— start Provided text —

The Tale of the Giant Rat of Sumatra is the latest disc from the Firesign Theatre. It marks a return to the group's earlier mode: the 40-minute sound drama with crooked cast and treacherous plot line. The protagonist this time is Hemlock Stones, Firesign Theatre's addition to a history of Sherlock Holmes variants. He and his Watson, Dr. Flotsom, live to 99 Bakersfield St. in London, and produce cheap detective novels.
The story involves Jonas Acme, American capitalist, who makes pig-oil beer from smuggled pig-nuts. Acme, with somewhat convoluted logic, explains that as long as the American working man drinks pig-oil beer, he will not rebel.
The magnate's latest discovery is the Zeppelin tube, a vaguely phallic instrument that he calls the universe's greatest source of energy. Acme and his tube are destined for Chicago, a city somewhere west of Baltimore, when "the electrician" steals the tool.
Which brings in Hemlock Stones. Who, in a blundering search from London's piers to Chicago's dailies, finally tracks the electrician in the Windy City's sewers.
The dialogue reaches its dramatic heights in these catacombs. The electrician defiantly claims the tube for himself, as champion of the "clones"--the working class. His nemesis Acme blusters in riposte that without the tube, his visions of "rubber roads that lead nowhere, watches that never melt, and cheap art and compulsive education" will vanish.
In a neat bit of story-line legerdemain Stones contrives that neither deserves the tube, and awards it to the rightful owner--the giant rat of sumatra, which for centuries has watched over the tube in the temple of Ampere-Watt. The English-man is very proper and aesthetically motivated. Class war is avoided, and Jonas Acme continues to grease the proletariat with Pig-oil beer--which doesn't make this record very revolutionary.
But the "four or five crazy guys" who arranged this record are wags, activists, and any picky Harvard lame-brain who's worth his salt will go batty hunting puns. More than any other Firesign Theatre album, the Rat bristles like a hedgehog with mixed metaphors, malapropisms, and plays on words. Its running gag on cocaine is especially amusing. In short, The Giant Rat is diverting, if facile.
Ironically, one of Hemlock Stones's peculiar assertions is the strongest warning against this album. The British crime-stopper says that when a rat stops chewing, his teeth will grow into his brain. Those who drop weightier matters to listen to this flim risk a similar mental fate.

— end Provided text —

_Prompt_
From the album review above, list every character in the album's story.

— start Rows —

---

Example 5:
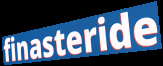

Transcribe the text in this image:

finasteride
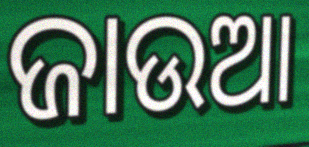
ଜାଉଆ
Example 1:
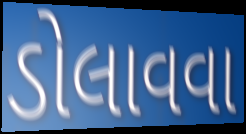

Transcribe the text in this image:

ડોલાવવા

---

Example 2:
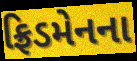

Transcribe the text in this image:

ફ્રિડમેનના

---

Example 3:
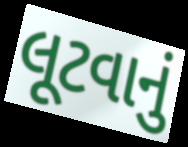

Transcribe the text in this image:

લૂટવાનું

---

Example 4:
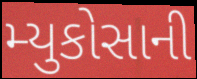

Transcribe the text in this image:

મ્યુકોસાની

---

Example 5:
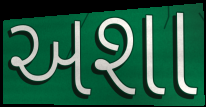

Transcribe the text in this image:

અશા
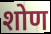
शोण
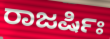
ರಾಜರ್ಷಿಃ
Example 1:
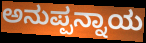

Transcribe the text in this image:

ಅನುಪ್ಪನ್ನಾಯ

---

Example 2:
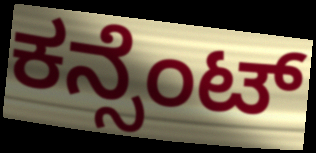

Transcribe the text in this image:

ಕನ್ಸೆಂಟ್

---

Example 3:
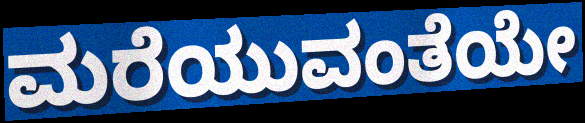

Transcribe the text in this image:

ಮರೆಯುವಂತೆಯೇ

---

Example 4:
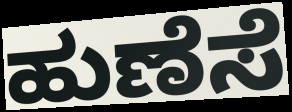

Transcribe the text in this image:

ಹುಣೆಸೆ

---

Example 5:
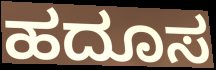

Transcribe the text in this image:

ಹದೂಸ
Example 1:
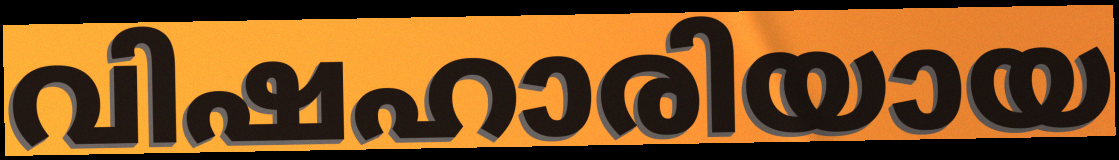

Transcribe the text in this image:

— end Rows —

_Exercise response_
- Hemlock Stones
- Dr. Flotsom
- Jonas Acme
- the electrician
- the giant rat of Sumatra